◆ JOBS
• 1. Reproduce the travel diary entry starting at "The reason we" and ending at "amounts of beer.", substituting "the stadium" for "Candlestick Park".
• 2. Pick up the travel diary entry about the football outing after its final sentence and keep writing it.

◆ DOCUMENT TEXT
========

DAY eight and we awoke to a supposed heatwave. Temperatures unheard of. Been tearing through the news for weeks. 27 degrees.

Oh well, it was still quite clement (thanks to Bubba Watson for that synonym) when we all decided to go into the city for some last minute shopping for presents and what not.

My morning was decidedly ruined when I saw jeans for $20 that looked furtively like the pair I had bought the day before for $100, but I pushed through to get some shoes. Yay. Flagged a taxi to get home with minutes to spare. Yay again.

The reason we had to be home was because we had to get to Candlestick Park by 1:30pm.

We were about to experience the jungle that was American football, and there is nothing that compares. The stadium is a great concrete monolith that just sort of sits there and sweats dryness and throbs in the sun. Then stretching from its bases in all directions are barren asphalt plains, hot black desert covered by chunky metal SUVs, silver bull bars glistening. And between all this aching metal filters tiny little fleshy bodies, grunting and chanting and bellowing at each other, scratching themselves, exhaling ridiculous amounts of beer.

========

◆ DATASET EXCERPT
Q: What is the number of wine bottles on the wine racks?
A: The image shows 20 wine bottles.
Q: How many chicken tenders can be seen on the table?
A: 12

========

◆ RESULTS FOR THE EXERCISE
• 1.
The reason we had to be home was because we had to get to the stadium by 1:30pm.

We were about to experience the jungle that was American football, and there is nothing that compares. The stadium is a great concrete monolith that just sort of sits there and sweats dryness and throbs in the sun. Then stretching from its bases in all directions are barren asphalt plains, hot black desert covered by chunky metal SUVs, silver bull bars glistening. And between all this aching metal filters tiny little fleshy bodies, grunting and chanting and bellowing at each other, scratching themselves, exhaling ridiculous amounts of beer.

• 2.
It was surreal, kind of like Mad Max’s Thunderdome, in its urban grunginess. It was a huge change from the yacht club, and subsequently everyone, though intimidated, was appreciative of the experience because it meant we had been to the two extremes of society, put out of our comfort zone so to speak. (Oddly, I felt far more at home at the football than I did at the Yacht Club, which shows the true subjectiveness of the term ''comfortable''.)

This has been a major theme of this trip actually, stretching and extending ourselves and learning about things that potentially opposed each other, Sven’s small-business to global corporations for example, which was done in order to give us a view of the whole spectrum of the corporate world, which was greatly appreciated because we were trusted to take the raw information and make the inferences ourselves, rather than being force-fed pre-determined ''life lessons'' and sagacious wisdom.

Tomorrow is our last day in the US, before 20 hours of travelling. Maybe that heatwave will send us off.

Maybe.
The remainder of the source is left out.